Incontrammo i cristiani di Lahore durante la nostra visita alla moschea. Quale posto migliore per incontrare i pochi non mussulmani in Pakistan, no? Inizialmente Mister Peter, come lo chiamavano i suoi amici, ci avvicinò offrendo il suo aiuto come guida.
Ovviamente noi rifiutammo, ma come spesso mi capita, lo feci con un sorriso continuando a parlare del più e del meno, forse più per istinto che per educazione. Non so bene come, ma il Natale entrò nel discorso e ricevetti gli auguri di Buon Natale dopo aver assicurato che sono cristiano. Danno per scontato che essendo bianco, devi per forza essere cristiano e diventa difficile spiegarli che non tutti gli europei sono cristiani, ne’ si fingono cristiani e che in Repubblica Ceca forse ci sono meno cristiani che in Iran o Pakistan.
Dopo gli auguri Mister Peter si presentò e con le mie sviluppate doti di deduzione dissi illuminato da una rivelazione “Peter non è un nome mussulmano! Non è che mica sarai cristiano?” “Certo”. Diventai curioso. Come vivono i cristiani in Pakistan? Quanti sono? Sono liberi di professare la loro fede? Si sentono Pakistani prima che cristiani e seguono le tradizioni tipicamente islamiche? Queste domande rimbalzavano sulle sponde del tavolo da biliardo dentro la mia mente, ma non saltarono fuori subito. Arrivavo a Lahore dopo la lezione coranica in treno da Quetta e fui sorpreso da trovare dei non mussulmani in Pakistan.

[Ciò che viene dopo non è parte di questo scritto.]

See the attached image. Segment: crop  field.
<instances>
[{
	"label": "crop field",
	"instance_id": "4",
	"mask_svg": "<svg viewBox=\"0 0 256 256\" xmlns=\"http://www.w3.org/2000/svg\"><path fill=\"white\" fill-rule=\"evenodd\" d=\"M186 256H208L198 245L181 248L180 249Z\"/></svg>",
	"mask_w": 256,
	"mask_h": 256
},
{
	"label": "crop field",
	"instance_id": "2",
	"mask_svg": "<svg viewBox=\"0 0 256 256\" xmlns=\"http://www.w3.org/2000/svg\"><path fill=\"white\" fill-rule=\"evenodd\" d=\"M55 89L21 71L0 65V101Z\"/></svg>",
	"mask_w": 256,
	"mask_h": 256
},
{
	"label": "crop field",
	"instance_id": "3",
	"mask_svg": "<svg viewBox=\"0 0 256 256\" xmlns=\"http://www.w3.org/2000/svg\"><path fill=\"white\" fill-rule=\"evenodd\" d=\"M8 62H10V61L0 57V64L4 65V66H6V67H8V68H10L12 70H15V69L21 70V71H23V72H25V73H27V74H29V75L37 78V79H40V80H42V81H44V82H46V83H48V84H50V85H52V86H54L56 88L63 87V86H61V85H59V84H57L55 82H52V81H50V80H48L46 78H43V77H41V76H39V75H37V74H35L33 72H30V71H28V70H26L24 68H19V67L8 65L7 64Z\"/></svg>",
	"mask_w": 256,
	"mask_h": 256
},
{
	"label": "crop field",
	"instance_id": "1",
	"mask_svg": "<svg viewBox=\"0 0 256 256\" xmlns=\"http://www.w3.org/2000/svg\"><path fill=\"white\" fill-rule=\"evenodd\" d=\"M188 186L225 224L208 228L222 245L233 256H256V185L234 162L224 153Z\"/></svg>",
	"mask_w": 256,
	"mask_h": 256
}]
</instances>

Mister Peter ci invitò a cena per mostrare ospitalità a dei fratelli nella fede. Lì per lì pensavo che stavamo passando da un ortodosso ad un altro, ma così non fu. Mister Peter si rivelò una persona intelligente, aperta e colta, fu un piacere accettare l’invito e continuare la conversazione a cena.
Quella stessa mattina, o meglio a mezzogiorno visto che per noi il giorno cominciava di solito a quell’ora lì, ci dirigemmo alla moschea attraversando la città vecchia.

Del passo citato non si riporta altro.